Named joint coordinates:
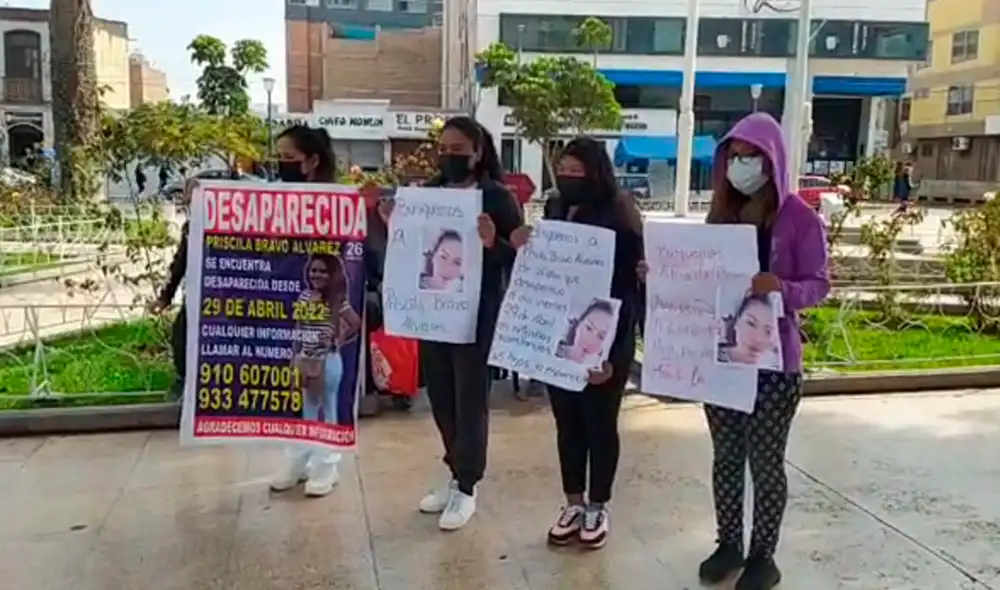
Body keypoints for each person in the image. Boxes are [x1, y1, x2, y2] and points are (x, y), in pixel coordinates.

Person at [678, 112, 829, 590]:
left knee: (765, 463)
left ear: (774, 159)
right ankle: (729, 544)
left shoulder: (800, 219)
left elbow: (820, 284)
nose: (742, 166)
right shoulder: (720, 216)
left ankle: (764, 554)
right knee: (725, 457)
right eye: (735, 157)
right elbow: (700, 281)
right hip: (724, 361)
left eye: (752, 157)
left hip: (774, 364)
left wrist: (780, 288)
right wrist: (662, 276)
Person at [388, 116, 521, 530]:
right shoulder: (426, 194)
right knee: (442, 398)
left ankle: (467, 485)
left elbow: (519, 258)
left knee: (470, 401)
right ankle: (454, 471)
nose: (449, 156)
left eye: (458, 150)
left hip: (476, 316)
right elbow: (406, 250)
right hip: (431, 315)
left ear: (478, 152)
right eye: (443, 149)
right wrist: (391, 222)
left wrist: (491, 242)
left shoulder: (497, 198)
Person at [510, 137, 643, 549]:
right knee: (567, 425)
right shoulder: (554, 209)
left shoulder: (620, 217)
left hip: (605, 341)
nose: (568, 178)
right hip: (558, 335)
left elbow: (628, 291)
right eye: (562, 169)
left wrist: (609, 352)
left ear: (595, 173)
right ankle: (572, 502)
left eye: (577, 171)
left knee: (599, 426)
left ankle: (598, 506)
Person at [267, 124, 356, 497]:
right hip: (295, 323)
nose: (281, 165)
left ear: (312, 161)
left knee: (328, 397)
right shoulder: (272, 199)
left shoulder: (337, 204)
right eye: (278, 158)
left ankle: (327, 463)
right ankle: (299, 455)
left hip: (325, 330)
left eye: (289, 159)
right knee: (303, 398)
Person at [290, 253, 361, 495]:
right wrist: (295, 358)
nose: (316, 275)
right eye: (313, 270)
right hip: (306, 360)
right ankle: (306, 461)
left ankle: (328, 466)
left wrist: (338, 338)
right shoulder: (304, 297)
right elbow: (299, 329)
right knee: (308, 411)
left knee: (328, 411)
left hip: (328, 361)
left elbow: (355, 322)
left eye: (322, 271)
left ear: (332, 275)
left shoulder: (337, 301)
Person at [147, 178, 198, 400]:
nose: (184, 201)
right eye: (186, 197)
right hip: (195, 299)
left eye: (190, 197)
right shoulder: (192, 227)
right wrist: (164, 298)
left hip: (225, 300)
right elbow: (179, 264)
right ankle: (184, 384)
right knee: (181, 337)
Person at [717, 293, 780, 367]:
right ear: (736, 322)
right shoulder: (711, 357)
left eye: (768, 331)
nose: (758, 339)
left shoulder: (773, 367)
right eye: (751, 323)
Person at [555, 298, 615, 366]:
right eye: (588, 328)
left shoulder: (598, 369)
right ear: (578, 324)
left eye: (601, 336)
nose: (590, 339)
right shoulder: (552, 349)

-- WHAT NEEDS TO BE DONE --
Could you repeat every entry above exactly, with each picture omitted?

-- RESPONSE TO THIS TASK --
Body keypoints for each person in the image. Boxes are [x1, y1, x2, y2] and points are (x, y), in pixel coordinates.

Person at [678, 112, 829, 590]:
left knee: (765, 463)
left ear: (774, 159)
right ankle: (729, 544)
left shoulder: (800, 219)
left elbow: (820, 284)
nose: (742, 166)
right shoulder: (720, 216)
left ankle: (764, 554)
right knee: (725, 457)
right eye: (735, 157)
right elbow: (700, 281)
right hip: (724, 361)
left eye: (752, 157)
left hip: (774, 364)
left wrist: (780, 288)
right wrist: (662, 276)
Person at [388, 116, 521, 530]:
right shoulder: (426, 194)
right knee: (442, 398)
left ankle: (467, 485)
left elbow: (519, 258)
left knee: (470, 401)
right ankle: (454, 471)
nose: (449, 156)
left eye: (458, 150)
left hip: (476, 316)
right elbow: (406, 250)
right hip: (431, 315)
left ear: (478, 152)
right eye: (443, 149)
right wrist: (391, 222)
left wrist: (491, 242)
left shoulder: (497, 198)
Person at [510, 137, 643, 549]:
right knee: (567, 425)
right shoulder: (554, 209)
left shoulder: (620, 217)
left hip: (605, 341)
nose: (568, 178)
right hip: (558, 335)
left elbow: (628, 291)
right eye: (562, 169)
left wrist: (609, 352)
left ear: (595, 173)
right ankle: (572, 502)
left eye: (577, 171)
left knee: (599, 426)
left ankle: (598, 506)
Person at [267, 124, 356, 497]:
right hip: (295, 323)
nose: (281, 165)
left ear: (312, 161)
left knee: (328, 397)
right shoulder: (272, 199)
left shoulder: (337, 204)
right eye: (278, 158)
left ankle: (327, 463)
right ankle: (299, 455)
left hip: (325, 330)
left eye: (289, 159)
right knee: (303, 398)
Person at [290, 253, 361, 495]:
right wrist: (295, 358)
nose: (316, 275)
right eye: (313, 270)
right hip: (306, 360)
right ankle: (306, 461)
left ankle: (328, 466)
left wrist: (338, 338)
right shoulder: (304, 297)
right elbow: (299, 329)
right knee: (308, 411)
left knee: (328, 411)
left hip: (328, 361)
left elbow: (355, 322)
left eye: (322, 271)
left ear: (332, 275)
left shoulder: (337, 301)
Person at [147, 178, 198, 400]:
nose: (184, 201)
right eye: (186, 197)
right hip: (195, 299)
left eye: (190, 197)
right shoulder: (192, 227)
right wrist: (164, 298)
left hip: (225, 300)
right elbow: (179, 264)
right ankle: (184, 384)
right knee: (181, 337)
Person at [717, 293, 780, 367]:
right ear: (736, 322)
right shoulder: (711, 357)
left eye: (768, 331)
nose: (758, 339)
left shoulder: (773, 367)
right eye: (751, 323)
Person at [555, 298, 615, 366]:
right eye: (588, 328)
left shoulder: (598, 369)
right ear: (578, 324)
left eye: (601, 336)
nose: (590, 339)
right shoulder: (552, 349)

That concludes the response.